An ambitious plan to move roughly 60 former tenants of condemned Bolinas ranch housing into permanent, affordable homes received a major boost last week, when Marin County won $18 million from a state fund established to combat homelessness.

About $8.6 million will go to the Bolinas Community Land Trust, which will use it to support the former Tacherra ranch residents, who moved into an emergency R.V. park next door to the ranch on Mesa Road last October.

The trust reached a purchase-and-sale agreement last month with the receiver who is managing the property, and it plans to replace 23 dilapidated structures there with the new housing. The residents of the R.V. park and the former ranch owners would be given a chance to have an ownership stake in the housing, which would be set up as a cooperative.
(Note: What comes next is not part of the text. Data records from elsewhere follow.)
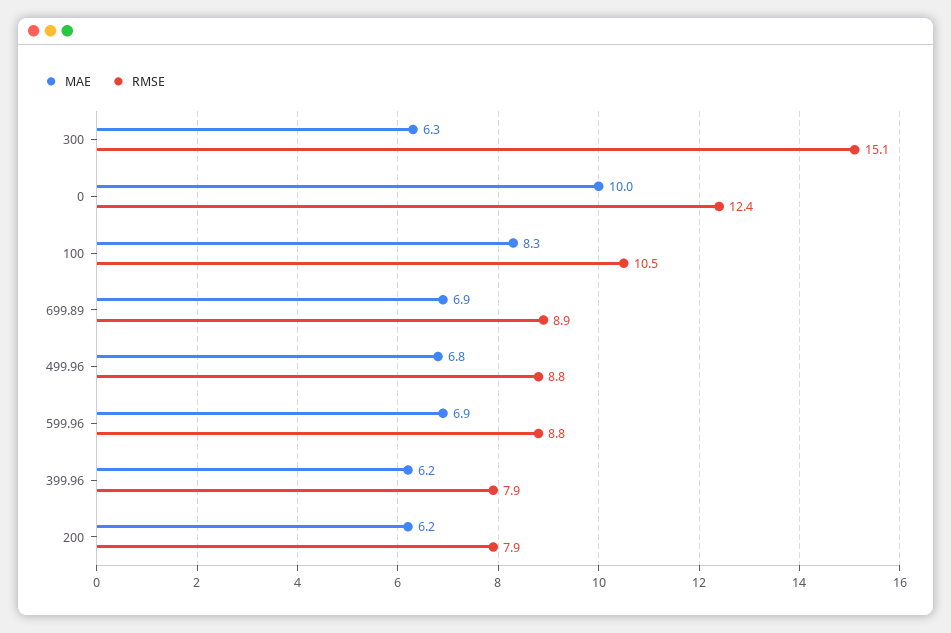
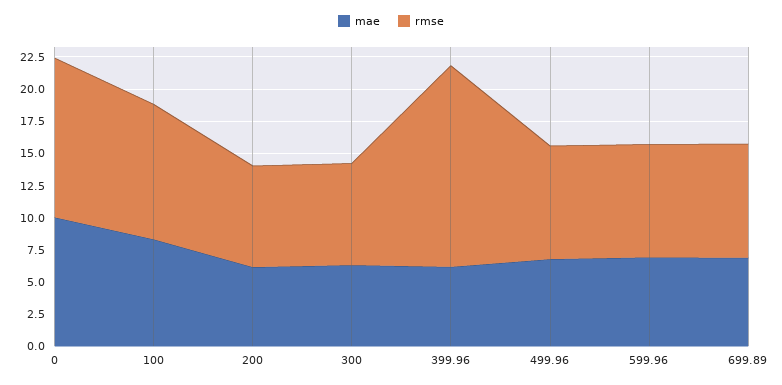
  {
    "MAE": {
      "300": 6.3,
      "0": 10,
      "100": 8.3,
      "699.89": 6.9,
      "499.96": 6.8,
      "599.96": 6.9,
      "399.96": 6.2,
      "200": 6.2
    },
    "RMSE": {
-     "300": 15.1,
+     "300": 7.5,
      "0": 12.4,
      "100": 10.5,
      "699.89": 8.9,
      "499.96": 8.8,
      "599.96": 8.8,
-     "399.96": 7.9,
+     "399.96": 15,
      "200": 7.9
    }
  }

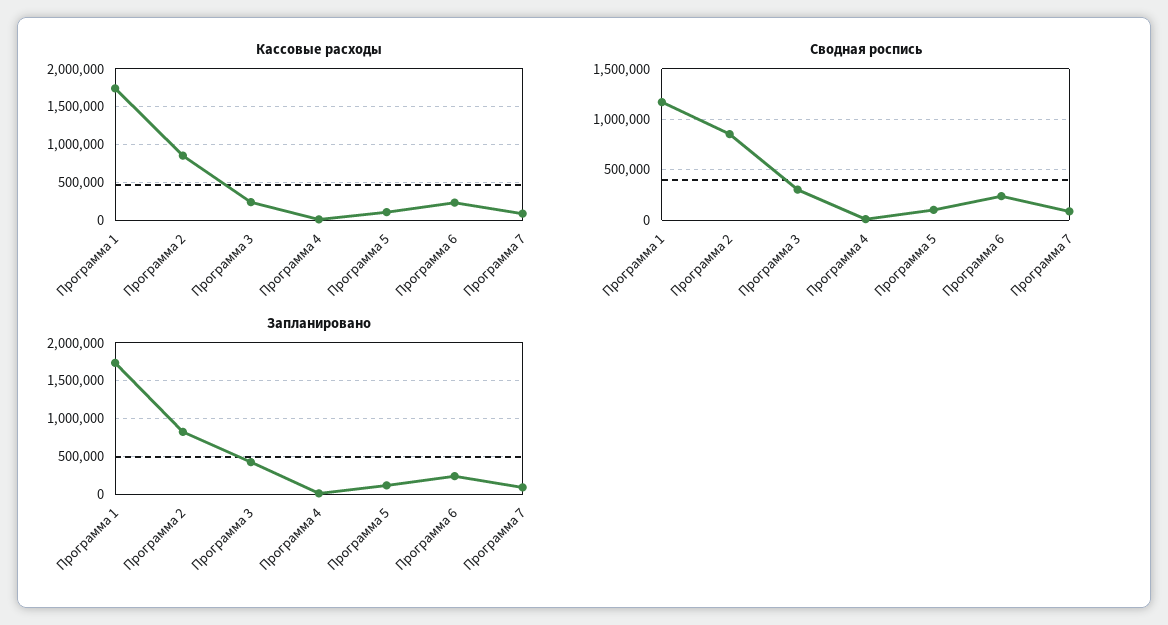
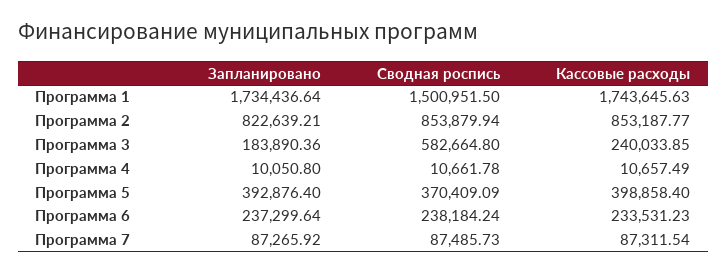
  {
    "Кассовые расходы": {
      "Программа 1": 1743645.63,
      "Программа 2": 853187.77,
      "Программа 3": 240033.85,
      "Программа 4": 10657.49,
-     "Программа 5": 100000,
+     "Программа 5": 398858.4,
      "Программа 6": 233531.23,
      "Программа 7": 87311.54
    },
    "Сводная роспись": {
-     "Программа 1": 1200000,
+     "Программа 1": 1500951.5,
      "Программа 2": 853879.94,
-     "Программа 3": 300000,
+     "Программа 3": 582664.8,
      "Программа 4": 10661.78,
-     "Программа 5": 100000,
+     "Программа 5": 370409.09,
      "Программа 6": 238184.24,
      "Программа 7": 87485.73
    },
    "Запланировано": {
      "Программа 1": 1734436.64,
      "Программа 2": 822639.21,
-     "Программа 3": 400000,
+     "Программа 3": 183890.36,
      "Программа 4": 10050.8,
-     "Программа 5": 100000,
+     "Программа 5": 392876.4,
      "Программа 6": 237299.64,
      "Программа 7": 87265.92
    }
  }

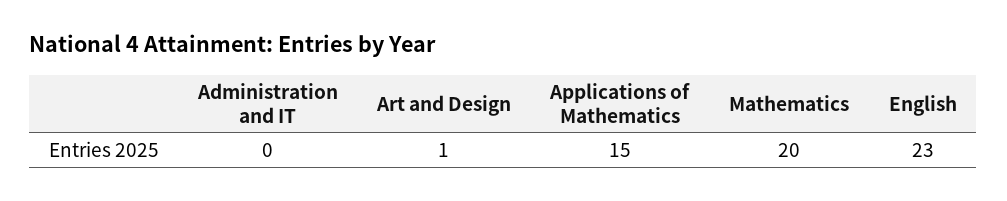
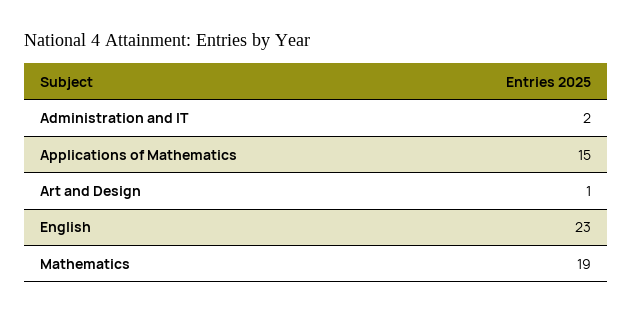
  {
-   "Administration and IT": 0,
+   "Administration and IT": 2,
    "Art and Design": 1,
    "Applications of Mathematics": 15,
-   "Mathematics": 20,
+   "Mathematics": 19,
    "English": 23
  }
“This is a truly transformative grant for the residents of the Bo-Linda Vista R.V. park in their quest for dignified, permanent affordable housing,” said Annie O’Connor, the land trust’s executive director. 

About $3.2 million of the three-year grant will be used to help cover the purchase of the Tacherra ranch and begin preparing the site, where the trust plans to build 27 new housing units. 

The land trust and its partners will develop the permanent housing with technical assistance from Habitat for Humanity-Greater San Francisco. The trust hopes to break ground on the project in early 2026 and complete construction by the summer of 2029.

“The Encampment Resolution Fund resources will primarily fund improvements to the emergency shelter and connect people to supportive services during the critical period that is required to plan for and construct permanent housing,” the grant application states.

The trust will use more than half of the grant to operate the R.V. park, purchase and upgrade some of the trailers there and provide support for the residents, nearly all of whom are Latino. 

Those services would aim to “improve residents’ health, dignity, and safety while they continue to reside at the site,” according to the grant proposal. Some of the money will be used to hire a housing case manager and a health outreach worker. Both staffers would be employed by West Marin Community Services, one of several nonprofits and county agencies supporting the project. They would help residents find medical care and connect them with job training, financial planning and transportation to medical appointments. 

The trust expects the project to cost about $18 million, which it plans to raise from a combination of community foundations and state and county grants, including a potential $10 million from the state’s Joe Serna Jr. Farmworker Housing Grant Program, which supports ownership opportunities for agricultural workers. 

Buyers of most Habitat for Humanity Homes earn between 50 percent and 120 percent of an area’s median income, but most of the Bo-Linda Vista residents earn no more than 35 percent of Marin’s median income. The land trust plans to offer subsidies to make the homes affordable to all of them.

“We’re offering a new model for West Marin and the state for supporting agricultural workers, their children and their families,” Ms. O’Connor said. “They are the backbone of our economy and contribute to the quality of life that we all enjoy in West Marin. It’s so important to support folks who are not always fully seen or valued for the labor and heart and skills that they provide.”

The Bolinas project is one of three in Marin to receive support from the state’s Encampment Resolution Fund. The county was awarded $6 million to remove and support 65 people from a large encampment at the Mahon Creek Path area in San Rafael and $3.7 million to continue moving 110 people from an encampment along a state right-of-way at Binford Road in Novato. 

No new housing is being built in connection with those projects. The county would help people living in them find housing elsewhere, either by offering rent support to those who need short-term assistance or helping those who need long-term aid obtain federal Section 8 housing vouchers.